* [Work order 1]: Write out the passage on distributed community detection word for word, in full.

Distributed community detection

For graphs exceeding single-machine memory, use GraphX (Spark) or cuGraph (GPU):

import cugraph
import cudf

# Load edge list into GPU memory
edges_df = cudf.read_csv("edges.csv", names=["src", "dst", "weight"])
G_cu = cugraph.Graph()
G_cu.from_cudf_edgelist(edges_df, source="src", destination="dst", edge_attr="weight")

# Louvain on GPU
parts, modularity = cugraph.louvain(G_cu)
print(f"GPU Louvain: Q={modularity:.4f}, communities={parts['partition'].nunique()}")

cuGraph’s Louvain handles billion-edge graphs in minutes on a single GPU.

Statistical testing

Verify that detected communities are statistically significant:

def test_community_significance(G, communities, n_random=100):
    """Compare observed modularity against random graph null model."""
    observed_Q = modularity(G, communities)

    random_Qs = []
    for _ in range(n_random):
        G_rand = nx.configuration_model([d for _, d in G.degree()], seed=None)
        G_rand = nx.Graph(G_rand)  # remove multi-edges
        G_rand.remove_edges_from(nx.selfloop_edges(G_rand))

Figure understanding tasks

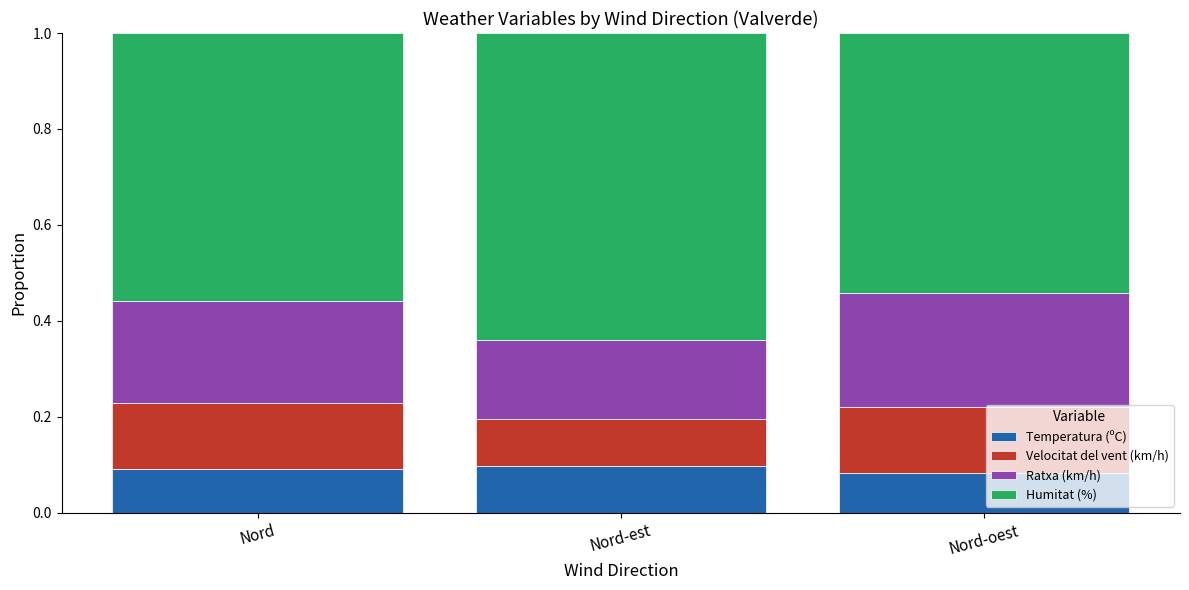

Is it true that Temperatura (ºC) equals 0.0 at Nord-oest?

False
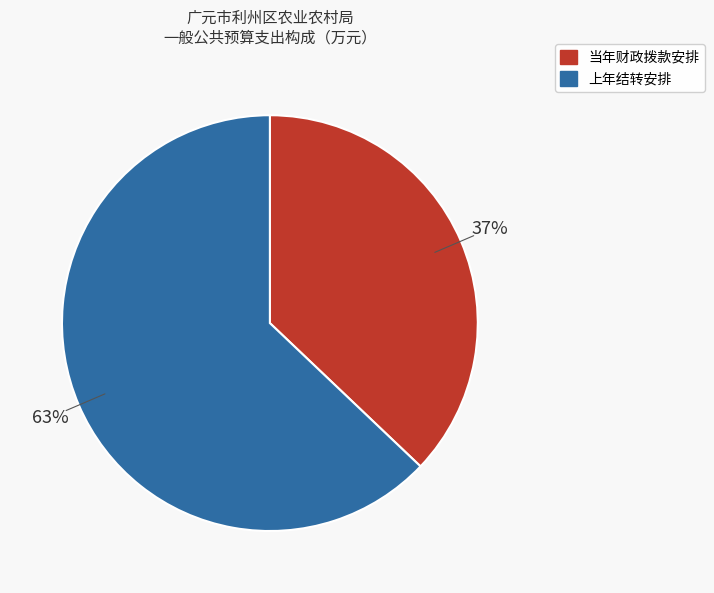

To the nearest percent, what portion does 当年财政拨款安排 represent?

37%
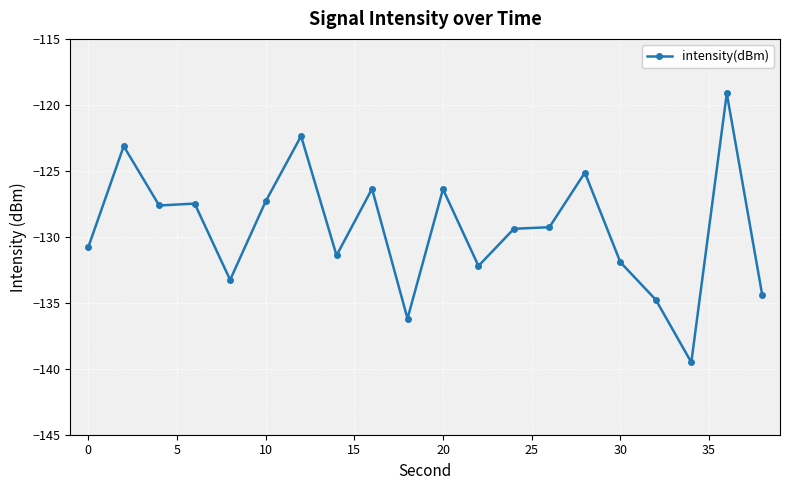

What is the value of the 11th point from the left?

-126.4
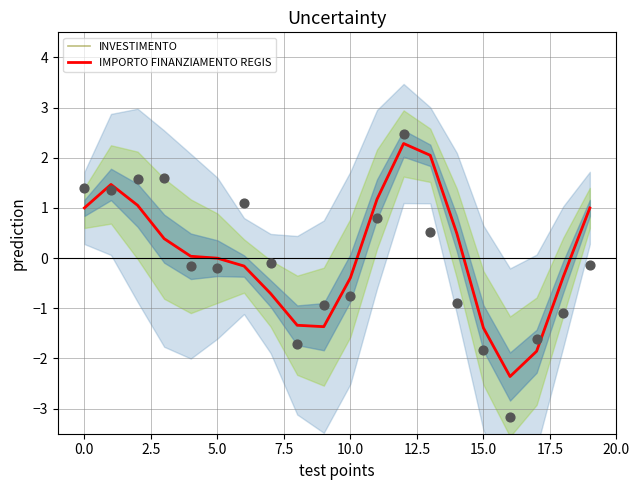

Is the value of INVESTIMENTO at 14 greater than the value of IMPORTO FINANZIAMENTO REGIS at 19?

No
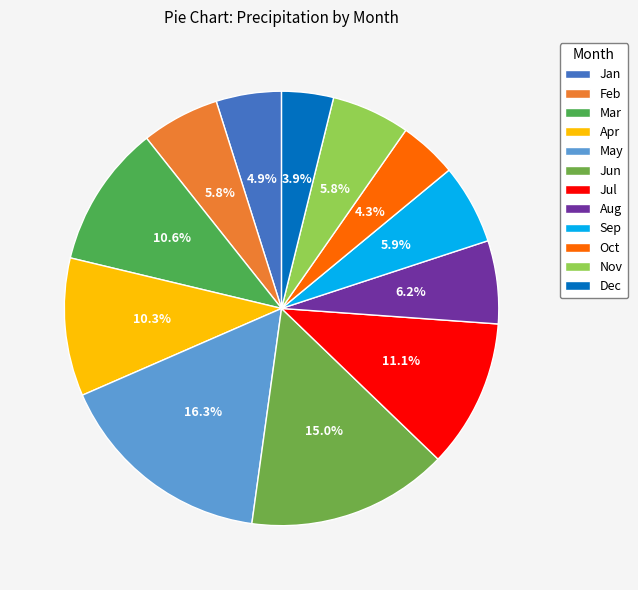

What is the total percentage of Jan and Aug?

11.0%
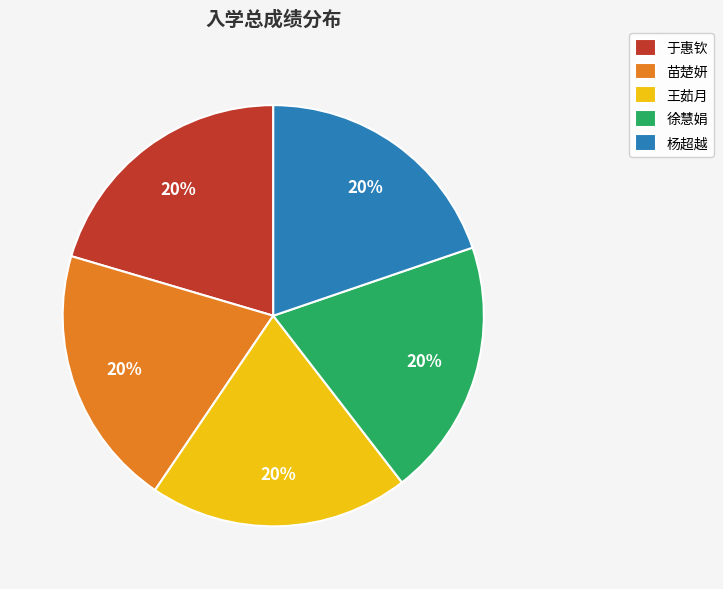

Approximately how many times larger is the value at 于惠钦 compared to 杨超越?

1.0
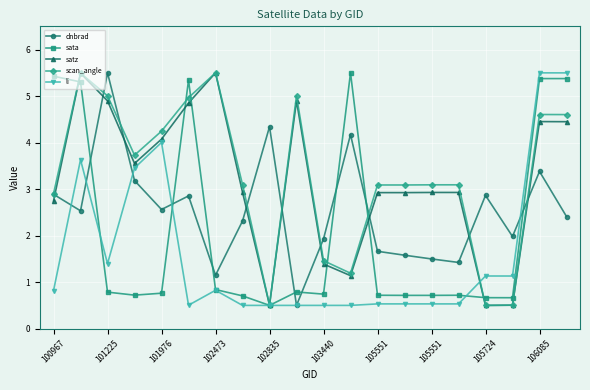

How many lines are shown in the chart?

5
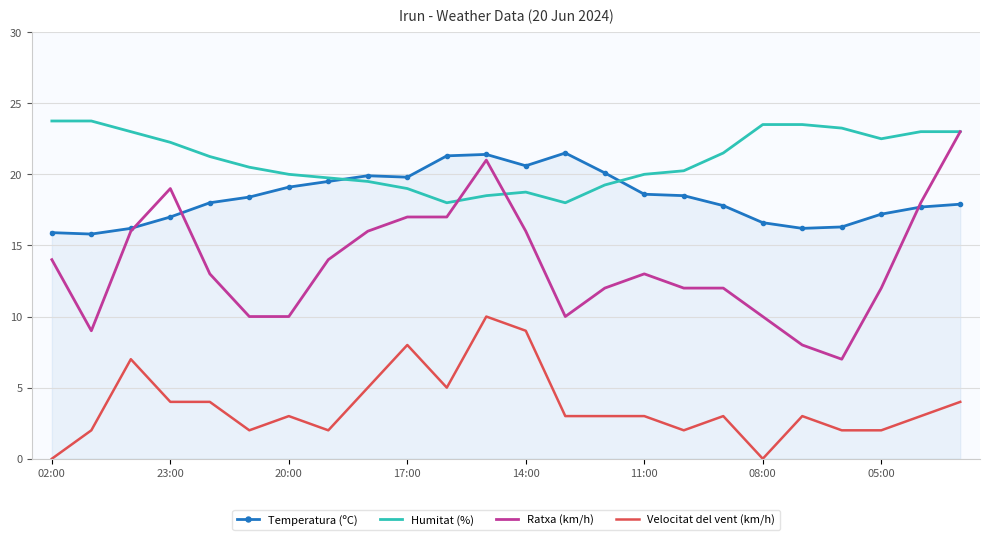

Which series has the largest range (max minus min)?

Ratxa (km/h)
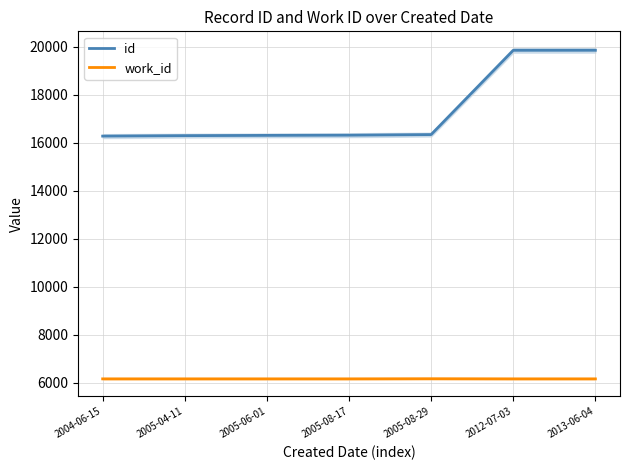

True or false: id and work_id cross at least once.

False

* [Work order 2]: Convert everything in the records from the line containing "Approximately how many" down to the end of the records into a JSON list of strings, one string per line, with blank lines omitted. Leave the pictures out of the answer.

* [Exercise result 1]:
Distributed community detection

For graphs exceeding single-machine memory, use GraphX (Spark) or cuGraph (GPU):

import cugraph
import cudf

# Load edge list into GPU memory
edges_df = cudf.read_csv("edges.csv", names=["src", "dst", "weight"])
G_cu = cugraph.Graph()
G_cu.from_cudf_edgelist(edges_df, source="src", destination="dst", edge_attr="weight")

# Louvain on GPU
parts, modularity = cugraph.louvain(G_cu)
print(f"GPU Louvain: Q={modularity:.4f}, communities={parts['partition'].nunique()}")

cuGraph’s Louvain handles billion-edge graphs in minutes on a single GPU.

Statistical testing

Verify that detected communities are statistically significant:

def test_community_significance(G, communities, n_random=100):
    """Compare observed modularity against random graph null model."""
    observed_Q = modularity(G, communities)

    random_Qs = []
    for _ in range(n_random):
        G_rand = nx.configuration_model([d for _, d in G.degree()], seed=None)
        G_rand = nx.Graph(G_rand)  # remove multi-edges
        G_rand.remove_edges_from(nx.selfloop_edges(G_rand))

* [Exercise result 2]:
[
  "Approximately how many times larger is the value at 于惠钦 compared to 杨超越?",
  "1.0",
  "How many lines are shown in the chart?",
  "5",
  "Which series has the largest range (max minus min)?",
  "Ratxa (km/h)",
  "True or false: id and work_id cross at least once.",
  "False"
]